EXERCISE INSTRUCTIONS —
Copy the data exactly. No line may be skipped.

RECORDED INFORMATION —
☆ ☆ ☆

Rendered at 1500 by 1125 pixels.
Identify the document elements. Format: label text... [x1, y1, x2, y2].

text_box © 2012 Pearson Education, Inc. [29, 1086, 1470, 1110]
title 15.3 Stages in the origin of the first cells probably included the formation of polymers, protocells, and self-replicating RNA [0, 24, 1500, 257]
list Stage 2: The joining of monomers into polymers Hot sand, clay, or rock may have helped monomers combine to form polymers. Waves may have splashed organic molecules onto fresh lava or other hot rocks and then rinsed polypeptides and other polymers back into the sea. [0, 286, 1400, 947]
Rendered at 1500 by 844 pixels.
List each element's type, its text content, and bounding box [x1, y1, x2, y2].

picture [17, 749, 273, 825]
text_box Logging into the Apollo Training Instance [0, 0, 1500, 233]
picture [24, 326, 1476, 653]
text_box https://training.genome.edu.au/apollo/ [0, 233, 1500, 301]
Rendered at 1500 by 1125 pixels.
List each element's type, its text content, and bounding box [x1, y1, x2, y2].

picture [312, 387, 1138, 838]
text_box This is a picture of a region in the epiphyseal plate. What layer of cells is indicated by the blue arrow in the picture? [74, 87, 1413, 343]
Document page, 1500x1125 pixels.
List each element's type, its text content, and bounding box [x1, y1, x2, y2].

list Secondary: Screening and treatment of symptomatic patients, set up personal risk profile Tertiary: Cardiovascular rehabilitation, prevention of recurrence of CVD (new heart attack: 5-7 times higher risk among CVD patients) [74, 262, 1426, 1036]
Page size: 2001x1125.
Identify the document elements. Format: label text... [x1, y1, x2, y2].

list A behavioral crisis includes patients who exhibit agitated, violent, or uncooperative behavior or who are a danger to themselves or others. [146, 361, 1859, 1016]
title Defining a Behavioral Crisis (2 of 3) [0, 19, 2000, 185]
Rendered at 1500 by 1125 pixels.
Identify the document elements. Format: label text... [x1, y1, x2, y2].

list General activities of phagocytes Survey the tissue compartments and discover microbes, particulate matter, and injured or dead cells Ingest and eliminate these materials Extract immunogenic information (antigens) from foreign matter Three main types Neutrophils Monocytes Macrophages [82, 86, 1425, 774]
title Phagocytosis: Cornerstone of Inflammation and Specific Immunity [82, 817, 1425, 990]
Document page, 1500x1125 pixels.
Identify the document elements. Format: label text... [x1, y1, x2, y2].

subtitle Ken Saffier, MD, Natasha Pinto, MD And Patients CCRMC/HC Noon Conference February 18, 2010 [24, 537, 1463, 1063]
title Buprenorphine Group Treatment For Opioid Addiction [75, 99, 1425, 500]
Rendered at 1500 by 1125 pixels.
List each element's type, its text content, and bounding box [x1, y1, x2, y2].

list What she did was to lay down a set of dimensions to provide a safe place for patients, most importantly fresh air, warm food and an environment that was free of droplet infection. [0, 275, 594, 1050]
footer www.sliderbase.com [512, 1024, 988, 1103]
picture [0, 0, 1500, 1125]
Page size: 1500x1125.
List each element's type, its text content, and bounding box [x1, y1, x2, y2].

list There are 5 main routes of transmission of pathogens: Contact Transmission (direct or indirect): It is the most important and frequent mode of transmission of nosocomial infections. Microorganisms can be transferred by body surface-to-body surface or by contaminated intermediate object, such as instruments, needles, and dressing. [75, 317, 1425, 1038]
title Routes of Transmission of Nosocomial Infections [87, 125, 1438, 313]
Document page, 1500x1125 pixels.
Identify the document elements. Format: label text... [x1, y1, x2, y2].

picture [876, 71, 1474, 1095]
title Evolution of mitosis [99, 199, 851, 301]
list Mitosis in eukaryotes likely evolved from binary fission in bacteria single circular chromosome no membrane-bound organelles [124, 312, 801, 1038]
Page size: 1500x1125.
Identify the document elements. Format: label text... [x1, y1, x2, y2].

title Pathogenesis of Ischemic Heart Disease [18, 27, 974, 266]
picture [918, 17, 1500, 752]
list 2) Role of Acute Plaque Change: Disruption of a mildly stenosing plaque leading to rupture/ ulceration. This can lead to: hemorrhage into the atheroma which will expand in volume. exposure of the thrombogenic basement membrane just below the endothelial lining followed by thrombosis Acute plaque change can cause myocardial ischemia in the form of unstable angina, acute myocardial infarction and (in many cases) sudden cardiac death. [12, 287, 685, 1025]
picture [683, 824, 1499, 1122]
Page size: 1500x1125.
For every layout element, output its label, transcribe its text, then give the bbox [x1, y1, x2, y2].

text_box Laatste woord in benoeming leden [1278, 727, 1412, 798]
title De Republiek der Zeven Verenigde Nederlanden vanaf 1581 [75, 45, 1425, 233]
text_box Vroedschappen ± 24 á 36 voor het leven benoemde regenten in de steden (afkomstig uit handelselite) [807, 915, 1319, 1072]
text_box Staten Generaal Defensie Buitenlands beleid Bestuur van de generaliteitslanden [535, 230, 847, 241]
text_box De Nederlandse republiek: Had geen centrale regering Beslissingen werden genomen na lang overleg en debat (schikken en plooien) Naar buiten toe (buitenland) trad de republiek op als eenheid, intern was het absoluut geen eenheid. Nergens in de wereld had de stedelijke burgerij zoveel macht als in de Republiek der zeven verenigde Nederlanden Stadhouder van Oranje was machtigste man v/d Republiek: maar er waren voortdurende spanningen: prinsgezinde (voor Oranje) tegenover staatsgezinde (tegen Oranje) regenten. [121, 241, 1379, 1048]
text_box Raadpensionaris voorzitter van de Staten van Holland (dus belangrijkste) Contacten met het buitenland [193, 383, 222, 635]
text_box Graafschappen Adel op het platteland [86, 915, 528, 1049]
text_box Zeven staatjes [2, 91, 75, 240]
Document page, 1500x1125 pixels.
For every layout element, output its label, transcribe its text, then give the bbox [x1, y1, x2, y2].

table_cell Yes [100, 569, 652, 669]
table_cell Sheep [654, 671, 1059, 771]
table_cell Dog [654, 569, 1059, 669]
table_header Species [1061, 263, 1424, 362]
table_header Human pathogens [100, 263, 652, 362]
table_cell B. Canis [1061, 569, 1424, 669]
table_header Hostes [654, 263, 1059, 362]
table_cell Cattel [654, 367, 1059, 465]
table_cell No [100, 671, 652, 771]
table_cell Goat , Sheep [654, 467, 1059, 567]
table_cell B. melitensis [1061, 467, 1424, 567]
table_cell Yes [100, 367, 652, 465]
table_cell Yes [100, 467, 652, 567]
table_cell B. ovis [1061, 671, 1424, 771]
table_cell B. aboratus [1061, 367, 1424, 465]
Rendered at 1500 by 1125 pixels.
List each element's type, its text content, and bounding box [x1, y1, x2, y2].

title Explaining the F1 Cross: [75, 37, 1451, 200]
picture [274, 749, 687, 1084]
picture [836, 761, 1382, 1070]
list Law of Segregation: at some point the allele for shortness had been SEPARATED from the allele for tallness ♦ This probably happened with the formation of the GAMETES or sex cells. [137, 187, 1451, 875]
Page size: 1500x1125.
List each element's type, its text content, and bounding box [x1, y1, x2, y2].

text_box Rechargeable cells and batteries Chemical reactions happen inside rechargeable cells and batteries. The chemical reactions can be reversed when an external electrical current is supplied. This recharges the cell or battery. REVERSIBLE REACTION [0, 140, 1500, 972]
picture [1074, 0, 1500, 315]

☆ ☆ ☆

EXERCISE ANSWER —
Rendered at 1500 by 1125 pixels.
Identify the document elements. Format: label text... [x1, y1, x2, y2].

text_box © 2012 Pearson Education, Inc. [29, 1086, 1470, 1110]
title 15.3 Stages in the origin of the first cells probably included the formation of polymers, protocells, and self-replicating RNA [0, 24, 1500, 257]
list Stage 2: The joining of monomers into polymers Hot sand, clay, or rock may have helped monomers combine to form polymers. Waves may have splashed organic molecules onto fresh lava or other hot rocks and then rinsed polypeptides and other polymers back into the sea. [0, 286, 1400, 947]
Rendered at 1500 by 844 pixels.
List each element's type, its text content, and bounding box [x1, y1, x2, y2].

picture [17, 749, 273, 825]
text_box Logging into the Apollo Training Instance [0, 0, 1500, 233]
picture [24, 326, 1476, 653]
text_box https://training.genome.edu.au/apollo/ [0, 233, 1500, 301]
Rendered at 1500 by 1125 pixels.
List each element's type, its text content, and bounding box [x1, y1, x2, y2].

picture [312, 387, 1138, 838]
text_box This is a picture of a region in the epiphyseal plate. What layer of cells is indicated by the blue arrow in the picture? [74, 87, 1413, 343]
Document page, 1500x1125 pixels.
List each element's type, its text content, and bounding box [x1, y1, x2, y2].

list Secondary: Screening and treatment of symptomatic patients, set up personal risk profile Tertiary: Cardiovascular rehabilitation, prevention of recurrence of CVD (new heart attack: 5-7 times higher risk among CVD patients) [74, 262, 1426, 1036]
Page size: 2001x1125.
Identify the document elements. Format: label text... [x1, y1, x2, y2].

list A behavioral crisis includes patients who exhibit agitated, violent, or uncooperative behavior or who are a danger to themselves or others. [146, 361, 1859, 1016]
title Defining a Behavioral Crisis (2 of 3) [0, 19, 2000, 185]
Rendered at 1500 by 1125 pixels.
Identify the document elements. Format: label text... [x1, y1, x2, y2].

list General activities of phagocytes Survey the tissue compartments and discover microbes, particulate matter, and injured or dead cells Ingest and eliminate these materials Extract immunogenic information (antigens) from foreign matter Three main types Neutrophils Monocytes Macrophages [82, 86, 1425, 774]
title Phagocytosis: Cornerstone of Inflammation and Specific Immunity [82, 817, 1425, 990]
Document page, 1500x1125 pixels.
Identify the document elements. Format: label text... [x1, y1, x2, y2].

subtitle Ken Saffier, MD, Natasha Pinto, MD And Patients CCRMC/HC Noon Conference February 18, 2010 [24, 537, 1463, 1063]
title Buprenorphine Group Treatment For Opioid Addiction [75, 99, 1425, 500]
Rendered at 1500 by 1125 pixels.
List each element's type, its text content, and bounding box [x1, y1, x2, y2].

list What she did was to lay down a set of dimensions to provide a safe place for patients, most importantly fresh air, warm food and an environment that was free of droplet infection. [0, 275, 594, 1050]
footer www.sliderbase.com [512, 1024, 988, 1103]
picture [0, 0, 1500, 1125]
Page size: 1500x1125.
List each element's type, its text content, and bounding box [x1, y1, x2, y2].

list There are 5 main routes of transmission of pathogens: Contact Transmission (direct or indirect): It is the most important and frequent mode of transmission of nosocomial infections. Microorganisms can be transferred by body surface-to-body surface or by contaminated intermediate object, such as instruments, needles, and dressing. [75, 317, 1425, 1038]
title Routes of Transmission of Nosocomial Infections [87, 125, 1438, 313]
Document page, 1500x1125 pixels.
Identify the document elements. Format: label text... [x1, y1, x2, y2].

picture [876, 71, 1474, 1095]
title Evolution of mitosis [99, 199, 851, 301]
list Mitosis in eukaryotes likely evolved from binary fission in bacteria single circular chromosome no membrane-bound organelles [124, 312, 801, 1038]
Page size: 1500x1125.
Identify the document elements. Format: label text... [x1, y1, x2, y2].

title Pathogenesis of Ischemic Heart Disease [18, 27, 974, 266]
picture [918, 17, 1500, 752]
list 2) Role of Acute Plaque Change: Disruption of a mildly stenosing plaque leading to rupture/ ulceration. This can lead to: hemorrhage into the atheroma which will expand in volume. exposure of the thrombogenic basement membrane just below the endothelial lining followed by thrombosis Acute plaque change can cause myocardial ischemia in the form of unstable angina, acute myocardial infarction and (in many cases) sudden cardiac death. [12, 287, 685, 1025]
picture [683, 824, 1499, 1122]
Page size: 1500x1125.
For every layout element, output its label, transcribe its text, then give the bbox [x1, y1, x2, y2].

text_box Laatste woord in benoeming leden [1278, 727, 1412, 798]
title De Republiek der Zeven Verenigde Nederlanden vanaf 1581 [75, 45, 1425, 233]
text_box Vroedschappen ± 24 á 36 voor het leven benoemde regenten in de steden (afkomstig uit handelselite) [807, 915, 1319, 1072]
text_box Staten Generaal Defensie Buitenlands beleid Bestuur van de generaliteitslanden [535, 230, 847, 241]
text_box De Nederlandse republiek: Had geen centrale regering Beslissingen werden genomen na lang overleg en debat (schikken en plooien) Naar buiten toe (buitenland) trad de republiek op als eenheid, intern was het absoluut geen eenheid. Nergens in de wereld had de stedelijke burgerij zoveel macht als in de Republiek der zeven verenigde Nederlanden Stadhouder van Oranje was machtigste man v/d Republiek: maar er waren voortdurende spanningen: prinsgezinde (voor Oranje) tegenover staatsgezinde (tegen Oranje) regenten. [121, 241, 1379, 1048]
text_box Raadpensionaris voorzitter van de Staten van Holland (dus belangrijkste) Contacten met het buitenland [193, 383, 222, 635]
text_box Graafschappen Adel op het platteland [86, 915, 528, 1049]
text_box Zeven staatjes [2, 91, 75, 240]
Document page, 1500x1125 pixels.
For every layout element, output its label, transcribe its text, then give the bbox [x1, y1, x2, y2].

table_cell Yes [100, 569, 652, 669]
table_cell Sheep [654, 671, 1059, 771]
table_cell Dog [654, 569, 1059, 669]
table_header Species [1061, 263, 1424, 362]
table_header Human pathogens [100, 263, 652, 362]
table_cell B. Canis [1061, 569, 1424, 669]
table_header Hostes [654, 263, 1059, 362]
table_cell Cattel [654, 367, 1059, 465]
table_cell No [100, 671, 652, 771]
table_cell Goat , Sheep [654, 467, 1059, 567]
table_cell B. melitensis [1061, 467, 1424, 567]
table_cell Yes [100, 367, 652, 465]
table_cell Yes [100, 467, 652, 567]
table_cell B. ovis [1061, 671, 1424, 771]
table_cell B. aboratus [1061, 367, 1424, 465]
Rendered at 1500 by 1125 pixels.
List each element's type, its text content, and bounding box [x1, y1, x2, y2].

title Explaining the F1 Cross: [75, 37, 1451, 200]
picture [274, 749, 687, 1084]
picture [836, 761, 1382, 1070]
list Law of Segregation: at some point the allele for shortness had been SEPARATED from the allele for tallness ♦ This probably happened with the formation of the GAMETES or sex cells. [137, 187, 1451, 875]
Page size: 1500x1125.
List each element's type, its text content, and bounding box [x1, y1, x2, y2].

text_box Rechargeable cells and batteries Chemical reactions happen inside rechargeable cells and batteries. The chemical reactions can be reversed when an external electrical current is supplied. This recharges the cell or battery. REVERSIBLE REACTION [0, 140, 1500, 972]
picture [1074, 0, 1500, 315]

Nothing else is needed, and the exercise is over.